Sözleşme incelendiğinde; Sözleşmeye imza koyan her devlet, kadına karşı şiddetin önlenmesi konusunda pozitif yükümlülükler yüklendiği görülmektedir. Sözleşmenin öngördüğü yükümlülükler; Sözleşmenin üçüncü bölümünde yer alan madde 10 ila 17’de sayılmıştır. Sözleşmenin 12 ve 42. maddelerinde, “namus” gibi kavramların herhangi bir şiddet ve tehdit içeren fiillere gerekçe olamayacağı belirtilmiştir. Türk Ceza Hukuku uygulamasında, “namus” saiki ile işlenen kasten insan öldürme suçlarında haksız tahrikten dolayı ceza indirimine gidildiği görülmektedir. Töre saiki ile işlenen cinayetlerin, kasten insan öldürme suçunun nitelikli hali olarak sayıldığı da unutulmamalıdır. “Namus” kavramının öne çıkarılmak suretiyle erkek egemen ve ataerkil anlayışları dikkate alarak, erkeğin hemen her durumda ezberlenmiş savunma yöntemlerini kullanmak suretiyle “namus” gerekçesini esas alıp, kadına uyguladığı şiddet ve tehditte bu savunmayı bir kurtuluş ve haklılık yöntemi olarak göstermesi kabul edilemez. “Somut olayın özellikleri” ibaresi, biz hukukçuların revaçta tuttuğu ve her dosyanın ayrı değerlendirilmesi gerektiği anlayışına dayanak alınmaktadır. Türk Dil Kurumu tarafından “bir toplum içinde ahlak kurallarına ve toplumsal değerlere bağlılık, iffet, dürüstlük, doğruluk” olarak tanımlanan namus, erkek tarafından cinsiyetçi ve mülkiyetçi bir anlayışla kadına uygulanan şiddetin haklı gerekçesi veya ceza indiriminin önemli bir dayanağı yapılamaz. Kasten insan öldürme suçunda, mağdurun kadın olmasının tek başına nitelikli hal olarak düzenlenmesi gerektiğini ileri süren görüşler tarafından “namus” kavramının öne çıkarılmak suretiyle ceza indirimine gidilmesi görüşü reddedilmektedir. TCK m.82, 86 ve 87’de, Anayasa m.10/2’nin öngördüğü pozitif ayırımcılık çerçevesinde kadına karşı şiddetin önlenmesi ve en ağır şekilde cezalandırılması amacıyla TCK m.82, 86 ve 87’de nitelikli hal düzenlemesine gidilmesi gerektiği tartışmasızdır. Bu sebeple, 5237 sayılı Türk Ceza Kanunu’nun kadına karşı işlenen cebir ve şiddet içerikli suçlar yönünden “cezaların caydırıcılığı” özelliği bakımından yeterli olmadığı söylenebilir.

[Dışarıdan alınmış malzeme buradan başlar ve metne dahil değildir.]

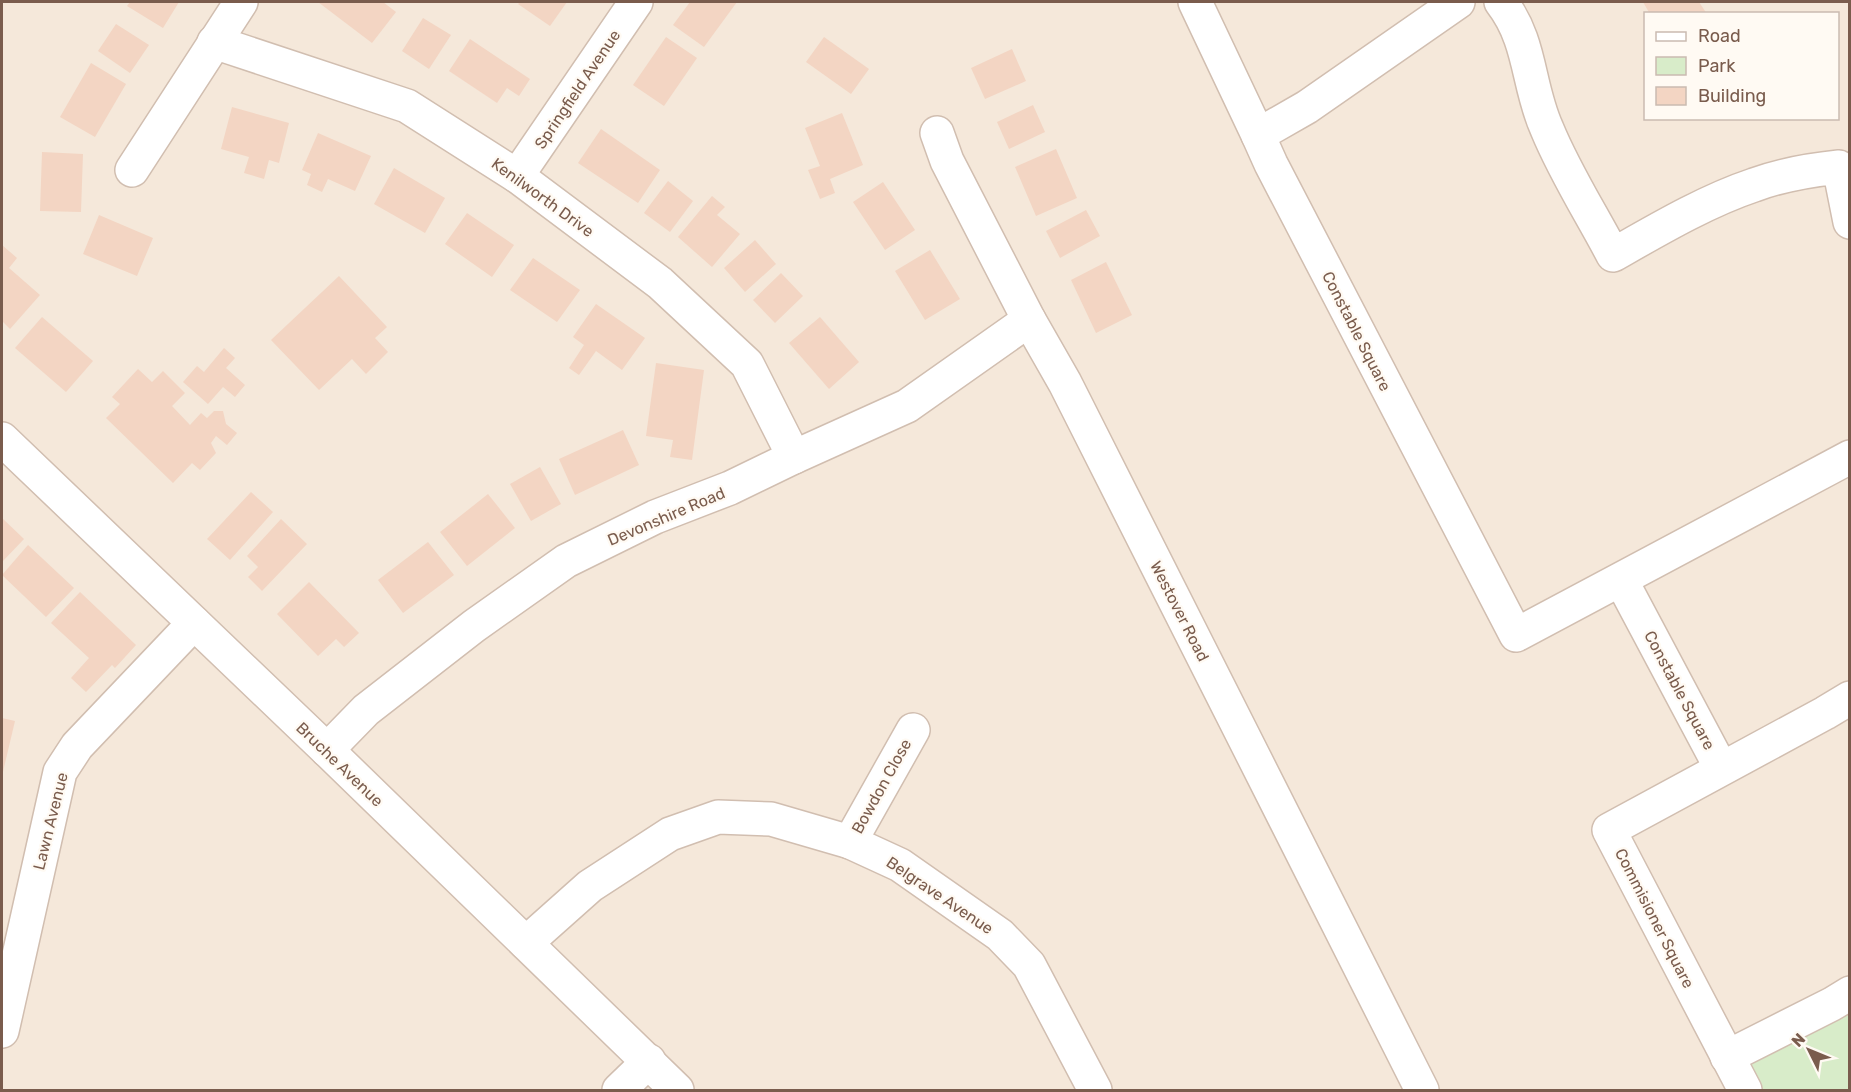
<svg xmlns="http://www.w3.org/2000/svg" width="1851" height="1092" font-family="Rubik,sans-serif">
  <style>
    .residential { fill: #f5e8da; fill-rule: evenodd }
    .green { fill: #d8ecc9 }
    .building { fill: #f3d5c3 }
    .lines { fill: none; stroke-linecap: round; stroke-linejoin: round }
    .minor-casing { stroke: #d1beb0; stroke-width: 36 }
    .tertiary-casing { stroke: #d1beb0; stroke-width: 36 }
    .minor { stroke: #fff; stroke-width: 33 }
    .tertiary { stroke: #fff; stroke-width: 33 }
    .labels { text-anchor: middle; stroke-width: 4.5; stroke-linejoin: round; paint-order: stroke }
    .street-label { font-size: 16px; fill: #7a5c4d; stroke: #fffaf3 }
  </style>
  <rect width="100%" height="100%" fill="#fdf6ec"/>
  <!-- residential -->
  <path class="residential" d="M2 2H1849V1090H2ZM1646 14H1838V118H1646Z"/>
  <!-- green -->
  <polygon class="green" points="1849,1005 1849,1090 1763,1090 1748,1061"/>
  <!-- building -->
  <g class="building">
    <polygon points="130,2 179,2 163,28 127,6"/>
    <polygon points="318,2 383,2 396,12 372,43"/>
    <polygon points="520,2 567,2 550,26 518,4"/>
    <polygon points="690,2 737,2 704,47 673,25"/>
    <polygon points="1643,2 1699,2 1707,14 1650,14"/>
    <polygon points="423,18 451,35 429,69 402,51"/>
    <polygon points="116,24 149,45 130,73 98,51"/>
    <polygon points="666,37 697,58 664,106 633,85"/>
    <polygon points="824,37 869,69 851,94 806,62"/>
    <polygon points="470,39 530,79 519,96 507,88 497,103 449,71"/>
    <polygon points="1012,49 1026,81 985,99 971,68"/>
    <polygon points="91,63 126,84 95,137 60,117"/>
    <polygon points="1033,105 1045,132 1009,149 997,122"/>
    <polygon points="232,107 289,123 279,163 269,160 264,179 244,173 249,157 221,149"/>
    <polygon points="842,113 863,165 830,179 835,193 820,199 808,170 820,166 805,128"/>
    <polygon points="601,129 660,170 638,203 578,163"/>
    <polygon points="318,133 371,156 355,191 328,179 322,192 307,185 311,174 302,170"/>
    <polygon points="1056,149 1077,198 1036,216 1015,167"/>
    <polygon points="42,152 83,154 81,212 40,211"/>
    <polygon points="394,168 445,198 425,233 374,204"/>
    <polygon points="668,181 693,201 670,232 644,213"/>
    <polygon points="883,182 915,230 885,250 853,202"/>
    <polygon points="712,196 725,207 717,215 740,234 712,267 678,237"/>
    <polygon points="1086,210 1100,236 1060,258 1046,231"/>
    <polygon points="467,213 514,245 492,277 445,244"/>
    <polygon points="99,215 153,238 137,276 83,254"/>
    <polygon points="755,240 776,264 745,292 724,268"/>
    <polygon points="2,245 17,258 9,268 40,295 10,329 2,321"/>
    <polygon points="930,250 960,299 925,320 895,271"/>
    <polygon points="533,258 580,290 557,322 510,290"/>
    <polygon points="1106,262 1132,315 1096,333 1071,280"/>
    <polygon points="781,273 803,296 775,323 753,300"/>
    <polygon points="339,276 387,327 375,338 388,352 366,374 352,359 319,390 271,340"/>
    <polygon points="596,304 645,338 622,370 596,351 579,375 569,368 584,345 573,337"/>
    <polygon points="42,317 93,361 66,392 15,348"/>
    <polygon points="820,317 859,362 829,389 789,343"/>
    <polygon points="224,348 235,358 226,368 245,385 235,397 223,387 208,404 183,382 197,366 204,372"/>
    <polygon points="656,363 704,370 692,460 670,457 673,440 646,436"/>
    <polygon points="138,369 152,382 163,371 185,393 172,406 190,425 201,413 207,418 214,411 223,411 226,424 237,433 227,445 216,436 211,443 216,453 200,470 192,463 173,483 106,418 120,404 112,397"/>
    <polygon points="623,430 639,465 575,495 559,459"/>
    <polygon points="540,467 561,504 531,521 510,484"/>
    <polygon points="251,492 273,512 230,560 207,539"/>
    <polygon points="488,494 515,528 467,566 440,532"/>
    <polygon points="2,518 24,539 2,562"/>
    <polygon points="281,519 307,544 262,591 248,577 258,567 247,556"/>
    <polygon points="428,542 454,575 403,613 378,580"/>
    <polygon points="28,545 74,588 46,617 2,575"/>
    <polygon points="309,582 359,633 344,647 336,639 318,656 277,614"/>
    <polygon points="80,592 136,645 115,668 112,665 86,692 71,678 89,658 51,623"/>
    <polygon points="2,718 15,721 2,776"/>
  </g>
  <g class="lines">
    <defs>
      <g id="minor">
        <polyline points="1195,2 1258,135"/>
        <polyline points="1458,2 1307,107 1258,135 1271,164 1516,635 1850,457"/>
        <path d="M1501 2C1532 42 1527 85 1547 129 1565 173 1591 213 1613 255 1657 230 1706 201 1754 185 1781 175 1810 170 1839 167L1850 222"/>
        <polyline points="214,42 407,106 517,176 660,283 747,364 794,457"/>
        <polyline points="937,133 947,161 1029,320 1065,383 1422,1090"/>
        <polyline points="132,170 241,2"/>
        <polyline points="517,176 636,2"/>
        <polyline points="1621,580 1721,768"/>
        <polyline points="327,750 366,710 474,626 566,561 655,517 730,488 794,457 907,406 1029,320"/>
        <polyline points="850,842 913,730"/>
        <polyline points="526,943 590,886 670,834 718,817 771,819 850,842 900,865 1000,935 1029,965 1095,1090"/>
        <polyline points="2,1031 60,772 77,746 194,623"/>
        <polyline points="1727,1057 1832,1004 1850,993"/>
        <polyline points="619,1090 649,1061"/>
        <polyline points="1745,1090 1609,830 1825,713 1850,698"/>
      </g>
      <polyline id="tertiary" points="2,439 327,750 677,1090"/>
    </defs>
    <!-- minor casing -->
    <use href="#minor" class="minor-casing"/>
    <!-- tertiary casing -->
    <use href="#tertiary" class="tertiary-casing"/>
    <!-- minor -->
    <use href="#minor" class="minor"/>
    <!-- tertiary -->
    <use href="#tertiary" class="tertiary"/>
  </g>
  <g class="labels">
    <!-- street labels -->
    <g class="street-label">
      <text transform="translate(577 89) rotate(-56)" y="6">Springfield Avenue</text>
      <text transform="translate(543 197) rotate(36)" y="6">Kenilworth Drive</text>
      <text transform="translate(1357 331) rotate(63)" y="6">Constable Square</text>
      <text transform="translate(666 516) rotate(-23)" y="6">Devonshire Road</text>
      <text transform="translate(1180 611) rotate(63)" y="6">Westover Road</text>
      <text transform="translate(1680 690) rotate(62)" y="6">Constable Square</text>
      <text transform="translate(340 764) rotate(44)" y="6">Bruche Avenue</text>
      <text transform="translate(881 786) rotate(-61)" y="6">Bowdon Close</text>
      <text transform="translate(50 821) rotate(-76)" y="6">Lawn Avenue</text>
      <text transform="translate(940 895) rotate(34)" y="6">Belgrave Avenue</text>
      <text transform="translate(1655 918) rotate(63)" y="6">Commisioner Square</text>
    </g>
  </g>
  <!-- border -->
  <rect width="1851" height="1092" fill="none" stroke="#7a5c4d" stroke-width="6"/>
  <!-- legend -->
  <rect x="1644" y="12" width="195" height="108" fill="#fffaf3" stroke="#cabbb1" stroke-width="1.5"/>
  <rect x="1656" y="32" width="30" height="9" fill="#ffffff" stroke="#cabbb1" stroke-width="1.5"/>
  <text x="1698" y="42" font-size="18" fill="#7a5c4d">Road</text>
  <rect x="1656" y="57" width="30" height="18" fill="#d8ecc9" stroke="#cabbb1" stroke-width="1.5"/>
  <text x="1698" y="72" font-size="18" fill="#7a5c4d">Park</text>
  <rect x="1656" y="87" width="30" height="18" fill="#f3d5c3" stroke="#cabbb1" stroke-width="1.5"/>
  <text x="1698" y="102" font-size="18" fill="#7a5c4d">Building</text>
  <!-- north arrow -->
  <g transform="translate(1809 1050) rotate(313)" stroke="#fffaf3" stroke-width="4.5" paint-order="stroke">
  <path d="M0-4.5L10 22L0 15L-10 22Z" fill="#7a5c4d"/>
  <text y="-9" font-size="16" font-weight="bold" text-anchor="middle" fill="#7a5c4d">N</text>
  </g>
</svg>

Kamuoyunda İstanbul Sözleşmesinin; toplumun örf, adet ve gelenekleri ile uyuşmadığının söylendiği, bu tartışmaların Türkiye Cumhuriyeti’nin Sözleşmeden çekilmesine kadar ilerletildiği görülmektedir. Bu tartışmaların temelinde; LGBT olarak tanımlanan farklı cinsel yönelime sahip bireylerin bu Sözleşme sayesinde belli hak ve hürriyetlere sahip olduğu veya olmaya çalıştığı, Sözleşmenin bu toplulukları güçlendirdiği veya bu toplulukların Sözleşmeden güç aldıkları, Sözleşmenin toplumda “cinsiyetsizlik” algısı oluşturduğu, “cinsel sapma” kavramını, “cinsel yönelim” diyerek meşrulaştırdığı, Sözleşme ile toplum yapısının değiştirilmeye çalışıldığı gibi iddialar yatmaktadır.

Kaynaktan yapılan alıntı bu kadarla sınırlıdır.